There is your -500 +300, -400, -400, +900, right there....

STAY WITH CRAMER!!!!!

pfffft.
 
Sep 29, 2004
18,656
68
91
I am buy and hold, but I have to admit wit hall this craziness that I am trading fairly successfully. jsut buy at DOW near 8000 and dump when it breaks 9500. Wait for more "bad news" for market to tank. Repeat.
 

Eeezee

Diamond Member
Jul 23, 2005
9,922
0
76
Originally posted by: hiromizu
Yea I've been buying and selling recently. I didn't mean to cause any harm.

I did. That's the only way to win. You buy low and sell high. This hopefully screws others, such that you're taking more money from everyone else than they're taking from you :p
 

sactoking

Diamond Member
Sep 24, 2007
7,655
2,935
136
The average investor trading shares in their personal account or mutual fund has 0% correlation to the market as a whole. Even taken together, the sum of all activity from average private investors probably accounts for <1%.

The wild swings we're seeing are a result of the large corporate traders being douchebags. Some of them are completely irrational. Others are looking for a quick buck. Some of them are *shudder*.... chartists.

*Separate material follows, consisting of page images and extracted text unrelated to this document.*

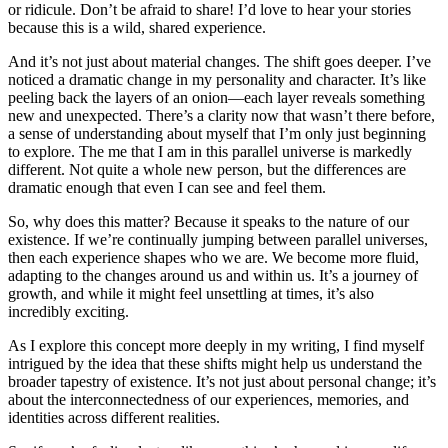
or ridicule. Don’t be afraid to share! I’d love to hear your stories
because this is a wild, shared experience.
And it’s not just about material changes. The shift goes deeper. I’ve
noticed a dramatic change in my personality and character. It’s like
peeling back the layers of an onion—each layer reveals something
new and unexpected. There’s a clarity now that wasn’t there before,
a sense of understanding about myself that I’m only just beginning
to explore. The me that I am in this parallel universe is markedly
different. Not quite a whole new person, but the differences are
dramatic enough that even I can see and feel them.
So, why does this matter? Because it speaks to the nature of our
existence. If we’re continually jumping between parallel universes,
then each experience shapes who we are. We become more fluid,
adapting to the changes around us and within us. It’s a journey of
growth, and while it might feel unsettling at times, it’s also
incredibly exciting.
As I explore this concept more deeply in my writing, I find myself
intrigued by the idea that these shifts might help us understand the
broader tapestry of existence. It’s not just about personal change; it’s
about the interconnectedness of our experiences, memories, and
identities across different realities.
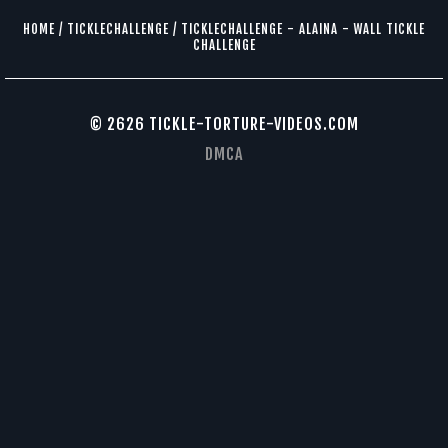
HOME
/
TICKLECHALLENGE
/
TICKLECHALLENGE - ALAINA - WALL TICKLE
CHALLENGE
© 2626 TICKLE-TORTURE-VIDEOS.COM
DMCA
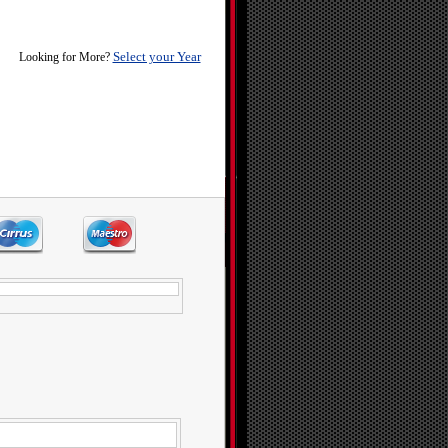
Select your Year
Looking for More?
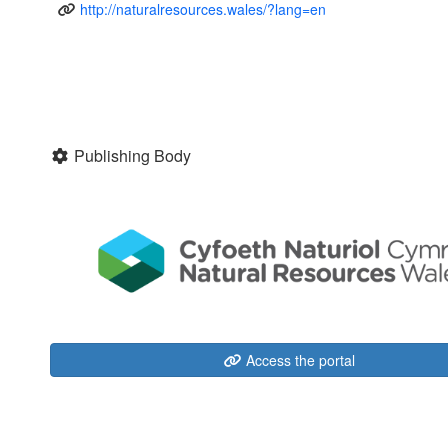
http://naturalresources.wales/?lang=en
Publishing Body
Access the portal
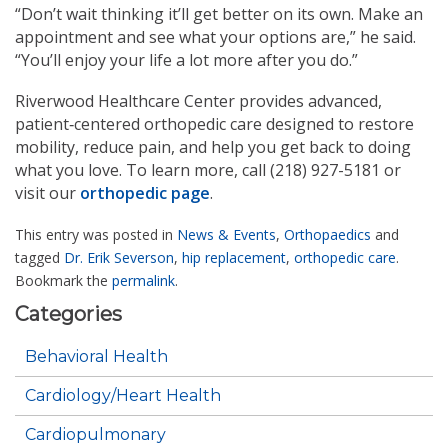
“Don’t wait thinking it’ll get better on its own. Make an
appointment and see what your options are,” he said.
“You’ll enjoy your life a lot more after you do.”
Riverwood Healthcare Center provides advanced,
patient‑centered orthopedic care designed to restore
mobility, reduce pain, and help you get back to doing
what you love. To learn more, call (218) 927-5181 or
visit our
orthopedic page
.
This entry was posted in
News & Events
,
Orthopaedics
and
tagged
Dr. Erik Severson
,
hip replacement
,
orthopedic care
.
Bookmark the
permalink
.
Categories
Behavioral Health
Cardiology/Heart Health
Cardiopulmonary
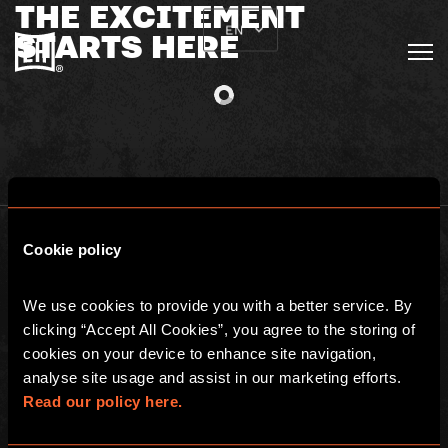
THE EXCITEMENT
EN
STARTS HERE
Cookie policy
We use cookies to provide you with a better service. By 
clicking “Accept All Cookies”, you agree to the storing of 
BGP ESCAPE
cookies on your device to enhance site navigation, 
Registered address: 16 rue Louise Emilie de la Tour d'Auvergne, Paris
analyse site usage and assist in our marketing efforts. 
75009, France
Escape Hunt Group Limited (UK CRN: 10676408)
Read our policy here.
©️ 2026. All Rights Reserved.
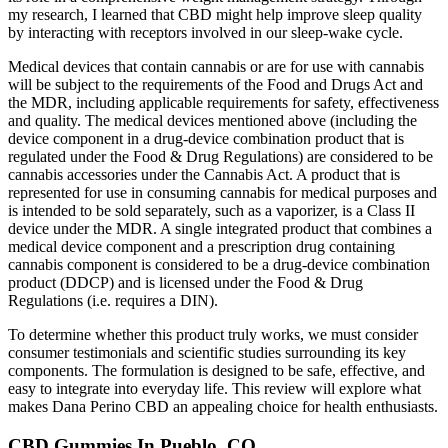
my research, I learned that CBD might help improve sleep quality
by interacting with receptors involved in our sleep-wake cycle.
Medical devices that contain cannabis or are for use with cannabis
will be subject to the requirements of the Food and Drugs Act and
the MDR, including applicable requirements for safety, effectiveness
and quality. The medical devices mentioned above (including the
device component in a drug-device combination product that is
regulated under the Food & Drug Regulations) are considered to be
cannabis accessories under the Cannabis Act. A product that is
represented for use in consuming cannabis for medical purposes and
is intended to be sold separately, such as a vaporizer, is a Class II
device under the MDR. A single integrated product that combines a
medical device component and a prescription drug containing
cannabis component is considered to be a drug-device combination
product (DDCP) and is licensed under the Food & Drug
Regulations (i.e. requires a DIN).
To determine whether this product truly works, we must consider
consumer testimonials and scientific studies surrounding its key
components. The formulation is designed to be safe, effective, and
easy to integrate into everyday life. This review will explore what
makes Dana Perino CBD an appealing choice for health enthusiasts.
CBD Gummies In Pueblo, CO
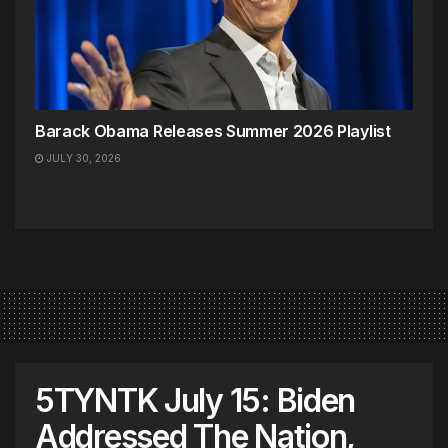
Barack Obama Releases Summer 2026 Playlist
JULY 30, 2026
5TYNTK July 15: Biden
Addressed The Nation,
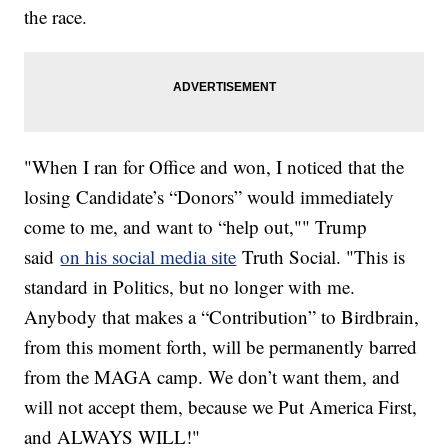
the race.
"When I ran for Office and won, I noticed that the
losing Candidate’s “Donors” would immediately
come to me, and want to “help out,"" Trump
said
on his social media site
Truth Social. "This is
standard in Politics, but no longer with me.
Anybody that makes a “Contribution” to Birdbrain,
from this moment forth, will be permanently barred
from the MAGA camp. We don’t want them, and
will not accept them, because we Put America First,
and ALWAYS WILL!"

What you saw today was a >900 point increase because 'investors are banking on a Fed rate drop on Wednesday'. In other words, there was NO valid reason other then speculation. If the Fed rate doesn't drop tomorrow, the market will tank. If the Fed rate does drop tomorrow, the market will still probably tank. They'll say it's because the rate drop wasn't as big as hoped for, or investors are 'taking profits' or some other BS reason.

The cycle will continue unabated. This "Castle in the Sky" mentality is exactly why you should be in stocks for the long term and rarely, if ever, take investment advice from a 'professional'.
 

five40

Golden Member
Oct 4, 2004
1,875
0
0
Originally posted by: sactoking
The average investor trading shares in their personal account or mutual fund has 0% correlation to the market as a whole. Even taken together, the sum of all activity from average private investors probably accounts for <1%.

The wild swings we're seeing are a result of the large corporate traders being douchebags. Some of them are completely irrational. Others are looking for a quick buck. Some of them are *shudder*.... chartists.

What you saw today was a >900 point increase because 'investors are banking on a Fed rate drop on Wednesday'. In other words, there was NO valid reason other then speculation. If the Fed rate doesn't drop tomorrow, the market will tank. If the Fed rate does drop tomorrow, the market will still probably tank. They'll say it's because the rate drop wasn't as big as hoped for, or investors are 'taking profits' or some other BS reason.

The cycle will continue unabated. This "Castle in the Sky" mentality is exactly why you should be in stocks for the long term and rarely, if ever, take investment advice from a 'professional'.

I would love to see actual numbers on private investors. I agree that there was some speculation today on the rate drop, but that was in the news last week and I'm sure corporate traders knew about it, so why wait until today?